1. Luxury is not always about the "luxurious" thing; it can be about anything.

2. This argument is more effective with reference to the "lifestyle" of the wealthy class. The rich can be seen as having achieved more status by becoming rich and living in a way that is "luxurious." (It also makes sense with regard to the upper middle class. Their status is more dependent on "lifestyle"—i.e. what they can afford to afford.)

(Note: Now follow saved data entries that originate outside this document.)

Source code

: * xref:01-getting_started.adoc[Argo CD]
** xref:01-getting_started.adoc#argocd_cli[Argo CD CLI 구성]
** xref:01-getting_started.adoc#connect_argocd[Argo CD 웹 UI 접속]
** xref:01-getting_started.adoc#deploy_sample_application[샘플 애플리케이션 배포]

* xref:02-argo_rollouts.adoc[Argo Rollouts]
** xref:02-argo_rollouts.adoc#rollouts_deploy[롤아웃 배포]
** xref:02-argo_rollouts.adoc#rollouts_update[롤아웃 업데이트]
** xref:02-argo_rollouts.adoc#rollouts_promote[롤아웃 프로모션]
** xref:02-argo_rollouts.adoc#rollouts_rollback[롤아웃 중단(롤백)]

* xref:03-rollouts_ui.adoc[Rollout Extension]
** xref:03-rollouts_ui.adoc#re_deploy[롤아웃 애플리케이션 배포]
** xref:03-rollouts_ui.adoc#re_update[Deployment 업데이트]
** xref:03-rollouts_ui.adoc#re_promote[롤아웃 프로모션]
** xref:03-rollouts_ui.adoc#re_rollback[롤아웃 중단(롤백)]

3. The argument is more effective because the wealthy tend to be the ones who are most willing to be the object of marketing, rather than being the ones who are most willing to buy a "luxury" product. This is not a coincidence.

4. It has a good deal to do with the fact that some of the most famous people have made a lot of money through marketing.

5. A consumer can only make a decision about a product when he has heard about it, even though the product itself has not been publicly sold.

Notes

1: The results shown were produced using publicly released 774M model, no finetuning was involved.

2:The paper suggests using Top-k random sampling with top_k=2, i.e. to consider top 2 logits while producing the output. It's a good setting for summarizing task, since it produces deterministic results (there is little of randomness in the sampling process, it always chooses top 2 logits with the highest probability). For purposes demonstrated higher top_k value is more suitable. To avoid lengthy sentences, all samples provided in this document were generated with temperature=1, top_k=16 and output length=256 tokens, unless stated otherwise.

Written by

l4rz

This repository has no association or relationship with OpenAI.